Medienberichten zufolge soll in Abu Dhabi ungeachtet dessen über einen Finanzfonds beraten werden, der Jemen befähigen könnte, Armut und Arbeitslosigkeit zu bekämpfen. Bereits 2006 war auf einer Geberkonferenz (ebenfalls in London) eine Finanzhilfe in Höhe von 4,7 Milliarden US-Dollar beschlossen worden. Von dem Geld wurden bisher jedoch nur knapp zehn Prozent ausgezahlt. Wie der Geldfluss beschleunigt werden kann, will der »Freundeskreis Jemen« nun in Abu Dhabi beraten. Entscheidungen werden zu einem späteren Zeitpunkt von einem Treffen auf Ministerebene in Berlin erwartet.
Politische Beobachter in Jemen und Vertreter verschiedener Oppositionsgruppen sind derweil davon überzeugt, dass der Kern der politischen, sozialen und ökonomischen Probleme des Landes bei der Regierungsspitze um Präsident Ali Abdullah Saleh zu suchen ist. Trotz verbaler Zugeständnisse und Aufrufe zum Dialog ist es Saleh weder gelungen, das Land politisch zu einen, noch hat er einen ernsthaften Dialog mit den verschiedenen Gruppen aufgenommen. Der Regierung in Sanaa wird zudem auch von westlichen Geberländern wie Deutschland Korruption und Misswirtschaft vorgeworfen.

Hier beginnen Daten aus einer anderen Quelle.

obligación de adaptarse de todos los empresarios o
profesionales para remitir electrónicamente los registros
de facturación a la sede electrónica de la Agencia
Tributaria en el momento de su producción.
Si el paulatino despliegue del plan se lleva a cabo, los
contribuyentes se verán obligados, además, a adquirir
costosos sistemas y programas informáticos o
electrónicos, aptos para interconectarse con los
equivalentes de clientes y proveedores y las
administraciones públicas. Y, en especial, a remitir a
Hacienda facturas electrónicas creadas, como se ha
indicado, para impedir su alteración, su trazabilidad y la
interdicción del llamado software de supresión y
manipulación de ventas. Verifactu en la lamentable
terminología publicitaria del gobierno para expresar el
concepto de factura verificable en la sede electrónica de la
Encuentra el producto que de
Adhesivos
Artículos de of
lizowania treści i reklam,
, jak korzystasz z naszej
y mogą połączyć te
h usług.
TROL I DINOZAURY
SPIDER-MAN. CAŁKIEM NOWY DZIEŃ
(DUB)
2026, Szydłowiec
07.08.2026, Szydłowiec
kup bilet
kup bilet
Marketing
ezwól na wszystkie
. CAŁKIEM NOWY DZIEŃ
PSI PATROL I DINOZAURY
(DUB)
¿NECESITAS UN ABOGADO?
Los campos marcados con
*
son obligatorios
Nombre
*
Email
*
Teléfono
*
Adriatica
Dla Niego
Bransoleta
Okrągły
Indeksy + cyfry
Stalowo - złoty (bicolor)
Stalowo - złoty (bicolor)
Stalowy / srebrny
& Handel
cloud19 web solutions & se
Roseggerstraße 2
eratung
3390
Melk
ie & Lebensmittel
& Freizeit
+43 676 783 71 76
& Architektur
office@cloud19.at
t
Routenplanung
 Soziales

Jemenitische Medien und Oppositionsabgeordnete fragen sich derweil, warum die Regierung Saleh ein Komitee von Abgeordneten aufgelöst hat, dessen Aufgabe es war, den Waffenstillstand mit der Houthi-Bewegung in der Provinz Saada im Nordwesten des Landes zu überwachen, der im Februar einen jahrelangen Konflikt beendet hatte. Bisher habe das Komitee effektiv gearbeitet, berichtete die englischsprachige »Yemen Post«, nach einem Gefangenenaustausch zwischen beiden Seiten stünden lediglich die Kontrolle der Waffenübergabe und die Zerstörung von Landminen aus. Jemenitische Kommentatoren vermuten, dass Präsident Saleh die Kontrolle über Waffen und Landminen in den Händen von Militär und Regierung zentralisieren will. Seit Ende des bewaffneten Konflikts mit der Houthi-Bewegung kamen nach offiziellen Angaben in der Provinz Saada fünf Personen durch Landminen ums Leben. Die Zahl getöteter Minenopfer wird mit 5000 seit 1962 angegeben.
Rechtzeitig vor dem Treffen in Abu Dhabi hat das USA-Ministerium für Transport eine Al-Qaida-Terrorwarnung für Schiffe im Roten Meer, in der Meeresstraße Bab Al Mandab (zwischen Jemen und Djibouti) und im Golf von Aden herausgegeben. Präsident Saleh dementierte derweil erneut, dass USA-Militär in Jemen im Einsatz sei. Es gebe nur eine »Zusammenarbeit zwischen beiden Staaten in der Terrorismusbekämpfung«, und die sei durch internationale Vereinbarungen abgesegnet, sagte Saleh im arabischen Nachrichtensender »Al Arabiya«. Die Zahl US-amerikanischer Berater und »Experten« bezifferte Saleh auf »nicht mehr als 50«. Deren Aufgabe sei es lediglich, jemenitische Sondereinheiten auszubilden.